Sunday, July 15, 2012

Day Two Hundred and Thirty Five - The Steep Learning Curve of Excellent People

I feel like I've been rather speechless over the last few days, and tried to fill in the blog anyway. I'm sorry about that, I just am not ready to talk about what is really occupying my mind. Right now, it's just for me. 

But... I'm learning to like surprises. I've been surprised more times than I can count this week. Each and every single time it has been pleasant. More than pleasant. The curl your toes and grin sort of good. The catch yourself daydreaming while waiting for the elevators sort of good. The calm that reaches from the tips of your fingers to the top of your head and everywhere in between sort of good. 

It feels so strange, to have so many good things happen to me each day. To be rather lavished with affection. Genuine affection. To feel so very wanted. But most importantly, to feel as if I am wanted for myself. Not for who I try to be, but the me that comes out anyway. My boundless enthusiasm for the most random things. That little patch of hair that I can never get to not curl like an absurd 80's do. My deep love of Morgan Freeman's voice explaining the laws of physics to me. My delight in mildly offensive jokes. 

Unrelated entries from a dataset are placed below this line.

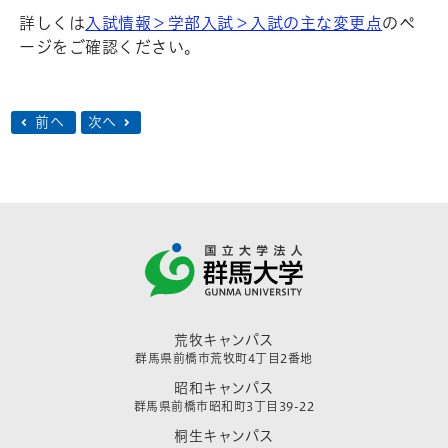
詳しくは
入試情報＞学部入試＞入試の主な変更点
のペ
ージをご確認ください。
前へ
次へ
荒牧キャンパス
群馬県前橋市荒牧町4丁目2番地
昭和キャンパス
群馬県前橋市昭和町3丁目39-22
桐生キャンパス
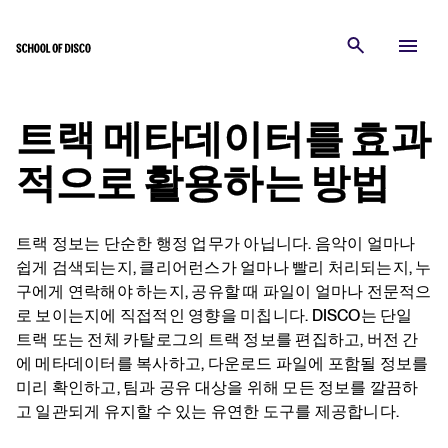
트랙 메타데이터를 효과
적으로 활용하는 방법
트랙 정보는 단순한 행정 업무가 아닙니다. 음악이 얼마나
쉽게 검색되는지, 클리어런스가 얼마나 빨리 처리되는지, 누
구에게 연락해야 하는지, 공유할 때 파일이 얼마나 전문적으
로 보이는지에 직접적인 영향을 미칩니다. DISCO는 단일
트랙 또는 전체 카탈로그의 트랙 정보를 편집하고, 버전 간
에 메타데이터를 복사하고, 다운로드 파일에 포함될 정보를
미리 확인하고, 팀과 공유 대상을 위해 모든 정보를 깔끔하
고 일관되게 유지할 수 있는 유연한 도구를 제공합니다.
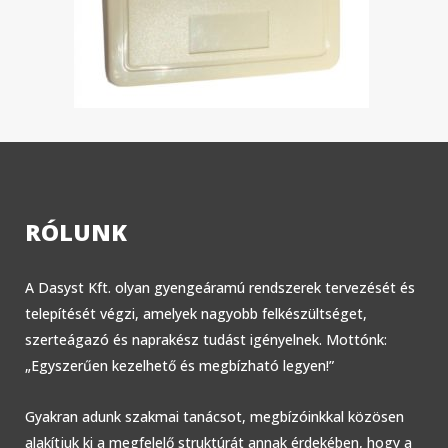
RÓLUNK
A Dasyst Kft. olyan gyengeáramú rendszerek tervezését és
telepítését végzi, amelyek nagyobb felkészültséget,
szerteágazó és naprakész tudást igényelnek. Mottónk:
„Egyszerűen kezelhető és megbízható legyen!”
Gyakran adunk szakmai tanácsot, megbízóinkkal közösen
alakítjuk ki a megfelelő struktúrát annak érdekében, hogy a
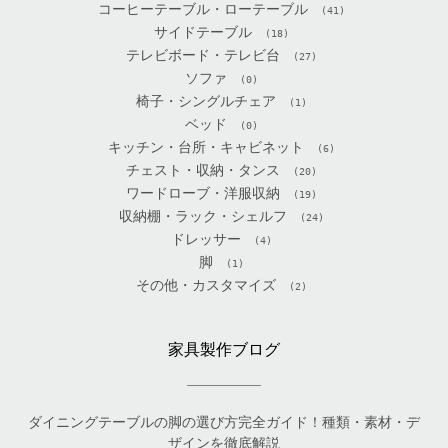
コーヒーテーブル・ローテーブル
(41)
サイドテーブル
(18)
テレビボード・テレビ台
(27)
ソファ
(0)
椅子・シングルチェア
(1)
ベッド
(0)
キッチン・台所・キャビネット
(6)
チェスト・収納・タンス
(20)
ワードローブ・洋服収納
(19)
収納棚・ラック・シェルフ
(24)
ドレッサー
(4)
脚
(1)
その他・カスタマイズ
(2)
家具製作ブログ
ダイニングテーブルの脚の選び方完全ガイド！種類・素材・デ
ザインを徹底解説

And it's freeing. To have the little and the big things alike be so appreciated. It's like an open invitation to be myself all the time. Which... makes it easier to be myself all of the time. And to revel in it. And to want everyone else to be who they are, because they are SO much more interesting that way. 

All of this is from the steep learning of excellent people. I love who I've surrounded myself with, all of them. And I can't wait for them to all get to know each other a little more. Nothing would make me happier.